I’m not defending poor judgment or playing it safe. You’ll face clients who are inconsistent, timid, egomaniacal, and downright silly.

But the problem with believing the lie (other than it being false) is that it usually prohibits you from communicating with them. Why aruge with an idiot, right?

Dave Lubars has said that his talent is less in creative development (although he certainly has that in spades), and more in being able to listen to people and understand exactly what they need.

I’m sure Dave Lubars could tell more stories than me about clients giving schizophrenic feedback, or being gun-shy on a campaign that could make the company millions. But instead he listens. He knows there’s a reason for their actions.
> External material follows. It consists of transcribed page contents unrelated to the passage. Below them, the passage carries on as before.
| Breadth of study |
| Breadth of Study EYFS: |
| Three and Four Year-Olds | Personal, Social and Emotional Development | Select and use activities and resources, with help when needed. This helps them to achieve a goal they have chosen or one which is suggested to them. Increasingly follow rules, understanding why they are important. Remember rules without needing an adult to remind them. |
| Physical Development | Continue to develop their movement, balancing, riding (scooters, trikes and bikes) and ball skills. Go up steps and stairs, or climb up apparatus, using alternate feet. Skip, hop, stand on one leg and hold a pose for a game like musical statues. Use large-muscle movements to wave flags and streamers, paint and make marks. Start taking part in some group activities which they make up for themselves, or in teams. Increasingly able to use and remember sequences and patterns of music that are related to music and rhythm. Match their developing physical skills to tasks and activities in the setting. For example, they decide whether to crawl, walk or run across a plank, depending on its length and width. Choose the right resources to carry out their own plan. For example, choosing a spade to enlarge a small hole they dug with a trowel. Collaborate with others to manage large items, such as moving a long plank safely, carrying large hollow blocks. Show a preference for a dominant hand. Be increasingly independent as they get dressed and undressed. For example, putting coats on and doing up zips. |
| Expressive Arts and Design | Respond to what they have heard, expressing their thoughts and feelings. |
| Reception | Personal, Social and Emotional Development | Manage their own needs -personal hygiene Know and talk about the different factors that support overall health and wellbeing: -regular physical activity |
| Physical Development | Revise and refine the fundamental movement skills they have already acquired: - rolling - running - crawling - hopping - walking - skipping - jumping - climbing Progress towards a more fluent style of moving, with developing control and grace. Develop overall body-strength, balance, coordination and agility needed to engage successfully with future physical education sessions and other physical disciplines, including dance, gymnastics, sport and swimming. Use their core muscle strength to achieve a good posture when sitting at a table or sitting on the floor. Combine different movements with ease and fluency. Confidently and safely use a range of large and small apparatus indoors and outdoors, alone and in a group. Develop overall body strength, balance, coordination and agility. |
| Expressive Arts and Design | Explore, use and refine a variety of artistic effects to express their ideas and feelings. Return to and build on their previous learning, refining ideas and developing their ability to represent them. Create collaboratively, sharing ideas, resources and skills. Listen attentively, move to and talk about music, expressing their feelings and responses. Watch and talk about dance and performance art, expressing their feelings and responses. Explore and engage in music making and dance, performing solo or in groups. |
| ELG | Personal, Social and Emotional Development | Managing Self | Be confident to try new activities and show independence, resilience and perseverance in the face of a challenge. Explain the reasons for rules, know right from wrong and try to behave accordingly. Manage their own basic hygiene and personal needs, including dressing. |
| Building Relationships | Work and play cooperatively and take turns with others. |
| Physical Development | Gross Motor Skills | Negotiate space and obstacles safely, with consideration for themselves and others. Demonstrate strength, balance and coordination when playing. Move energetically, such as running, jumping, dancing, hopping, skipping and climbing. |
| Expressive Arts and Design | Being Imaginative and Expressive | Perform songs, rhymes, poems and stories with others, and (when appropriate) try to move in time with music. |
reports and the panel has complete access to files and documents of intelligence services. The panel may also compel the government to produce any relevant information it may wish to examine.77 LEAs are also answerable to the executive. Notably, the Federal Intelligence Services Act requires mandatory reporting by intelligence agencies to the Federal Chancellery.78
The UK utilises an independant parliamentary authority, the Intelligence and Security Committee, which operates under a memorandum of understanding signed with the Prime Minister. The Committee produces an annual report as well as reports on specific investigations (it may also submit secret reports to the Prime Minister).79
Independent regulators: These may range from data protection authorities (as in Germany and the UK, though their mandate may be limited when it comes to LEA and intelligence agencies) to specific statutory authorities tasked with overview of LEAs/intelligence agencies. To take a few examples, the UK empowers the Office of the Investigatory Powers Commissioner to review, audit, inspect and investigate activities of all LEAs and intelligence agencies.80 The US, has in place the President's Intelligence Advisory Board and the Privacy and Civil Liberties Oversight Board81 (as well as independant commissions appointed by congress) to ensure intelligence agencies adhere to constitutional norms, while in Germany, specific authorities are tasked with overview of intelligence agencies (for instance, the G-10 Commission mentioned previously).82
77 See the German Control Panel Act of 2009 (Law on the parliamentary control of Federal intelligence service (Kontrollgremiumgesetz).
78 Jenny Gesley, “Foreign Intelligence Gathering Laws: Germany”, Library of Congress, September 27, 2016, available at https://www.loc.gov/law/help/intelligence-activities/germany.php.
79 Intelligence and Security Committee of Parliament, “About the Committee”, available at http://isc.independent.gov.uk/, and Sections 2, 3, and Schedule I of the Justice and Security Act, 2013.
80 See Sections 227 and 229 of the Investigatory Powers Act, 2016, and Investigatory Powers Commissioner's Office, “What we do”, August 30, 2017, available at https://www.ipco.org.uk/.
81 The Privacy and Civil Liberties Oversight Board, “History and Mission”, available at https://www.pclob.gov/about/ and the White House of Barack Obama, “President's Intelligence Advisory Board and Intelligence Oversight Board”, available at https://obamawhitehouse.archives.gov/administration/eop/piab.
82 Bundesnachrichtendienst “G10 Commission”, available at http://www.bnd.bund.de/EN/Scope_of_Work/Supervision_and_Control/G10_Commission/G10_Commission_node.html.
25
If he can understand their motives, their desires, their modus operandi, he can figure out what to do next.

Whatever his next steps are, I guarantee it’s not mope, complain, or talk about how stupid the client is.

Dropped Balls

Something Kevin Lynch of Zig once told me:

“If I throw 5 balls at you at the same time, you probably miss all of them. But when I throw only one ball at you, you catch it.”


Sometimes the balls are headline, body copy, tag line, visual, logo. Sometimes they’re all the product features your client wants you to mention. And sometimes they’re all the things you want to say in a meeting to get your point across.

The sooner you can figure out which ball you need to throw, the better communicator you’re going to be.